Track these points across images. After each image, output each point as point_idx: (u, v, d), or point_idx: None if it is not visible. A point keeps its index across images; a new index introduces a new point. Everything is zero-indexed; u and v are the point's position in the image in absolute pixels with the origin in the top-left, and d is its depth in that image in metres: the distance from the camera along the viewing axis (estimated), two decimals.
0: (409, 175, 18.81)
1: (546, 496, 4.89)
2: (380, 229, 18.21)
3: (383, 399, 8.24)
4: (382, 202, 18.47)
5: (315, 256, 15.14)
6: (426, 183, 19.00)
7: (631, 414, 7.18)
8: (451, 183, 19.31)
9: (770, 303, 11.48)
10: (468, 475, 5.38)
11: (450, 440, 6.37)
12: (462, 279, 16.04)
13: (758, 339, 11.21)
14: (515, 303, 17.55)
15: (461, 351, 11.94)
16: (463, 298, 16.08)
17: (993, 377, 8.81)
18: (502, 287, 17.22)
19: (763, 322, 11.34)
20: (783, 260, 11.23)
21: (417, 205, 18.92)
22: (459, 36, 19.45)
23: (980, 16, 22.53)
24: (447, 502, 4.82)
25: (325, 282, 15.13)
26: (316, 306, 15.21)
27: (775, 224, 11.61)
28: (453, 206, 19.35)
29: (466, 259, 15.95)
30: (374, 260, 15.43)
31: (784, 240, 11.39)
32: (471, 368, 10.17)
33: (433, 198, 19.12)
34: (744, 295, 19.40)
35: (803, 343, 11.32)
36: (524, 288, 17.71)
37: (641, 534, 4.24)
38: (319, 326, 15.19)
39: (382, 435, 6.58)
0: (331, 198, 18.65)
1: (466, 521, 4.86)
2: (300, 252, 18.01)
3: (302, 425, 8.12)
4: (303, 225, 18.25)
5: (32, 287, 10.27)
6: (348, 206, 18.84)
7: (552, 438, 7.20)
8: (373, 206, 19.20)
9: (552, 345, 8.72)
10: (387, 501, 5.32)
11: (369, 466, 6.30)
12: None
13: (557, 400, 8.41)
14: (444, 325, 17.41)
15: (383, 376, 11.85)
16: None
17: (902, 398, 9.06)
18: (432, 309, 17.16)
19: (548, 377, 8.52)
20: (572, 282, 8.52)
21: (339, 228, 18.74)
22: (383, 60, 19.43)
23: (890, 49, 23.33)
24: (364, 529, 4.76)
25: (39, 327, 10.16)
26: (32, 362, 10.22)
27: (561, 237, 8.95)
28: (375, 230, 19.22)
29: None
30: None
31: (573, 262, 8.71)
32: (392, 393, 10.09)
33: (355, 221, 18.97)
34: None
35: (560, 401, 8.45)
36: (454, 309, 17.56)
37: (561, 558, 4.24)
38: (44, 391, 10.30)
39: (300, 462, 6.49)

········

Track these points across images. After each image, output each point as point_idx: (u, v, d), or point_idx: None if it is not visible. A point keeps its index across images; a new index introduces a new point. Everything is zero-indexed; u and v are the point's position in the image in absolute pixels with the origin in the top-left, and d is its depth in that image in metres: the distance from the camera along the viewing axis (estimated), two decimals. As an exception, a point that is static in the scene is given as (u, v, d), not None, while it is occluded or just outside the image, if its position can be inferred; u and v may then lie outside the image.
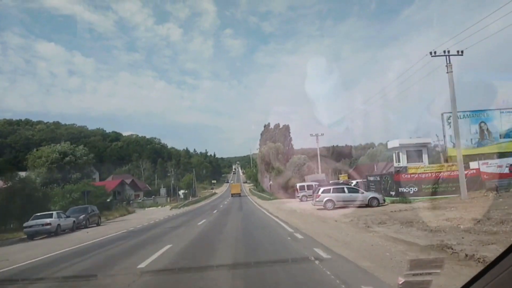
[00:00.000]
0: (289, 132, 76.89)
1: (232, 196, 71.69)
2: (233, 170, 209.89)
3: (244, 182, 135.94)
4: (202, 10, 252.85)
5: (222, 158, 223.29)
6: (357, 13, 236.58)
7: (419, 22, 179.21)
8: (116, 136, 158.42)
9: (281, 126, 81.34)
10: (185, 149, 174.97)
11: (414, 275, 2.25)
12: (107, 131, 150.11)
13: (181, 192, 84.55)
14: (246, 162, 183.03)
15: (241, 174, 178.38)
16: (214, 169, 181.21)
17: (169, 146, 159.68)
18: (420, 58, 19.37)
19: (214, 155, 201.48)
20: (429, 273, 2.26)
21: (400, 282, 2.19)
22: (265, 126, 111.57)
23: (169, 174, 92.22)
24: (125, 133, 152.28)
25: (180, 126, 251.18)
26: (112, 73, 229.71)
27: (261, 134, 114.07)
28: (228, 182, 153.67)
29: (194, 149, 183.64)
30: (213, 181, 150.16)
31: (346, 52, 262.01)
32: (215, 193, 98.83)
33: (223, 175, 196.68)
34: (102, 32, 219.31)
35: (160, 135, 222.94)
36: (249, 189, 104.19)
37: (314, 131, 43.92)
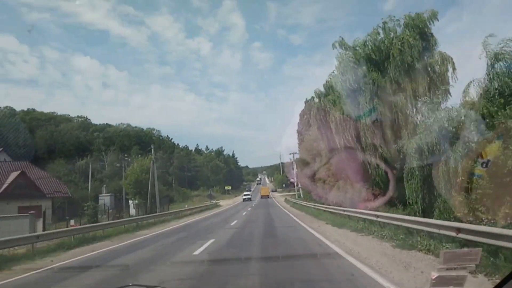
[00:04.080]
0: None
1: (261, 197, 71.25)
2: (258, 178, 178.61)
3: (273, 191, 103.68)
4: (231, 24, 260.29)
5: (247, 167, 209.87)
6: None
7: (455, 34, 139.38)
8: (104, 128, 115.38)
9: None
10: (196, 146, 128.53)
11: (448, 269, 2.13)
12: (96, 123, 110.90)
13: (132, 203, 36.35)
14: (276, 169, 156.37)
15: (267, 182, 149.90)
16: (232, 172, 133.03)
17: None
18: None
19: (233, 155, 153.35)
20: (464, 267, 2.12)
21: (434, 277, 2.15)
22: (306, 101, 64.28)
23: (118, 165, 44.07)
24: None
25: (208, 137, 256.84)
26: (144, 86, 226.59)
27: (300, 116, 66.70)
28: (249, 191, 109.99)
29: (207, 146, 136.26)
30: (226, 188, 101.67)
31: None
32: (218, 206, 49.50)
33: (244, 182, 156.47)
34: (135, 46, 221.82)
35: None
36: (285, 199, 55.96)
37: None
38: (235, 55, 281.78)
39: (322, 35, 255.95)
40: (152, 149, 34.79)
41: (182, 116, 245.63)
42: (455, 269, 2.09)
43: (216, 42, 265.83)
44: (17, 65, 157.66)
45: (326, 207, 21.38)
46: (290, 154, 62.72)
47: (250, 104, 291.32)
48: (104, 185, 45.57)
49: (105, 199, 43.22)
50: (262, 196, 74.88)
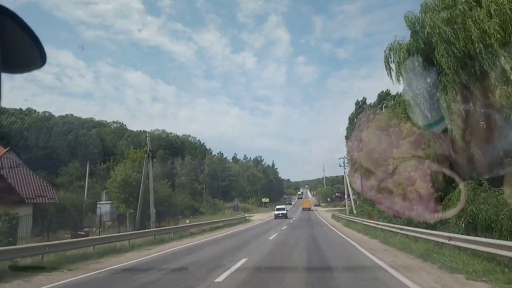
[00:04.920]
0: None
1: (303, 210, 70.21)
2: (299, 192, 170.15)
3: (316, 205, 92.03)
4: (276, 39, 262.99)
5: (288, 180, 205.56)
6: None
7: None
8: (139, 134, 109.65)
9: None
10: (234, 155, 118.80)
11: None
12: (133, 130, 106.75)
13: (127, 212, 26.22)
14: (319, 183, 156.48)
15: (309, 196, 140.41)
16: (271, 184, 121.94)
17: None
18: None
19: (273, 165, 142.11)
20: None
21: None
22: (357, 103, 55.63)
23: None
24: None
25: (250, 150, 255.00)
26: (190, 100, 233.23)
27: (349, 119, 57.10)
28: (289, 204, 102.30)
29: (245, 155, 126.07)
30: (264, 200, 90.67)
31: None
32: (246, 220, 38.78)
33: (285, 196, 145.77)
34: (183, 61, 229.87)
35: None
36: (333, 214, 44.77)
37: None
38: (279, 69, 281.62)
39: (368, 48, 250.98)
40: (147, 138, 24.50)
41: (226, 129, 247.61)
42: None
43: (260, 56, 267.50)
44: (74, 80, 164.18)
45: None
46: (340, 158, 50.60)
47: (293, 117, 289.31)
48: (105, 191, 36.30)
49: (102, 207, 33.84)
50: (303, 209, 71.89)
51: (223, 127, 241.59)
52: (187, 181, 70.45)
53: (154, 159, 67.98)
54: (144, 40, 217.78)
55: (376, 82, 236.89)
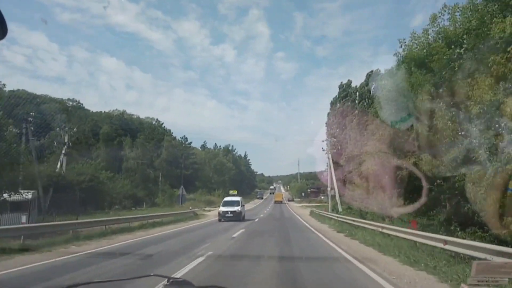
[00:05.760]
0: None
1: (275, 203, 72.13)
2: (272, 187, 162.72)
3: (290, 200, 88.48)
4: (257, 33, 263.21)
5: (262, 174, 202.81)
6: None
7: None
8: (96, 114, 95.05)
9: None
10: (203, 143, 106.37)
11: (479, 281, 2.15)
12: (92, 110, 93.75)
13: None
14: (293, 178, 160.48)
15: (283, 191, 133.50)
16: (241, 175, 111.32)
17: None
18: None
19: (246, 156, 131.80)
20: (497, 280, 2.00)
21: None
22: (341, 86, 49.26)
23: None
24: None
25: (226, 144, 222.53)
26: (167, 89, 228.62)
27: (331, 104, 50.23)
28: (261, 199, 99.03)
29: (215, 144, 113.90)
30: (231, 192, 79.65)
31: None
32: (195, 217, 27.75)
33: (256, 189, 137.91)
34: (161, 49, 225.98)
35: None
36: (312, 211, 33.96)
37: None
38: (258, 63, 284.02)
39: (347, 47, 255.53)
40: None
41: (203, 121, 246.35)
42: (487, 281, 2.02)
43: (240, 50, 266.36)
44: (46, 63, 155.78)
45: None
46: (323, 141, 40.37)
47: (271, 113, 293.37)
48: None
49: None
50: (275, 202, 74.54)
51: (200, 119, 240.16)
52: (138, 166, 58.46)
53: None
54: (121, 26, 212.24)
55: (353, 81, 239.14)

········

Problem statement:
From the records above, extract the lines from the one holding "4: (202, 10, 252.85)" through the one holding "39: (322, 35, 255.95)", word for word; omit the pictures.

Reply:
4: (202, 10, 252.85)
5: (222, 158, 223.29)
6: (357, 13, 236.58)
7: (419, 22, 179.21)
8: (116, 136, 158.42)
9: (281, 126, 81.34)
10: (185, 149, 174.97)
11: (414, 275, 2.25)
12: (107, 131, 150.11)
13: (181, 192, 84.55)
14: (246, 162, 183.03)
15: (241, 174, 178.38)
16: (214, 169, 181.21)
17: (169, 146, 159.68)
18: (420, 58, 19.37)
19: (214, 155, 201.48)
20: (429, 273, 2.26)
21: (400, 282, 2.19)
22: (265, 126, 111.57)
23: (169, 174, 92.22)
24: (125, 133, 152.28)
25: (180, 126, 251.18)
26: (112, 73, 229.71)
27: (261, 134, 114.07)
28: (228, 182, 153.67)
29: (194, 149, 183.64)
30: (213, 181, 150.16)
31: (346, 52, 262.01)
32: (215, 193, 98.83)
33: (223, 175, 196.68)
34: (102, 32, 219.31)
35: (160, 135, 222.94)
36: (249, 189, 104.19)
37: (314, 131, 43.92)
[00:04.080]
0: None
1: (261, 197, 71.25)
2: (258, 178, 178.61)
3: (273, 191, 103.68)
4: (231, 24, 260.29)
5: (247, 167, 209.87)
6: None
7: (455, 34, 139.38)
8: (104, 128, 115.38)
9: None
10: (196, 146, 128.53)
11: (448, 269, 2.13)
12: (96, 123, 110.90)
13: (132, 203, 36.35)
14: (276, 169, 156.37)
15: (267, 182, 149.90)
16: (232, 172, 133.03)
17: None
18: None
19: (233, 155, 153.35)
20: (464, 267, 2.12)
21: (434, 277, 2.15)
22: (306, 101, 64.28)
23: (118, 165, 44.07)
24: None
25: (208, 137, 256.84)
26: (144, 86, 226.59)
27: (300, 116, 66.70)
28: (249, 191, 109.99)
29: (207, 146, 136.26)
30: (226, 188, 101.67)
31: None
32: (218, 206, 49.50)
33: (244, 182, 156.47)
34: (135, 46, 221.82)
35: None
36: (285, 199, 55.96)
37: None
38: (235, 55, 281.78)
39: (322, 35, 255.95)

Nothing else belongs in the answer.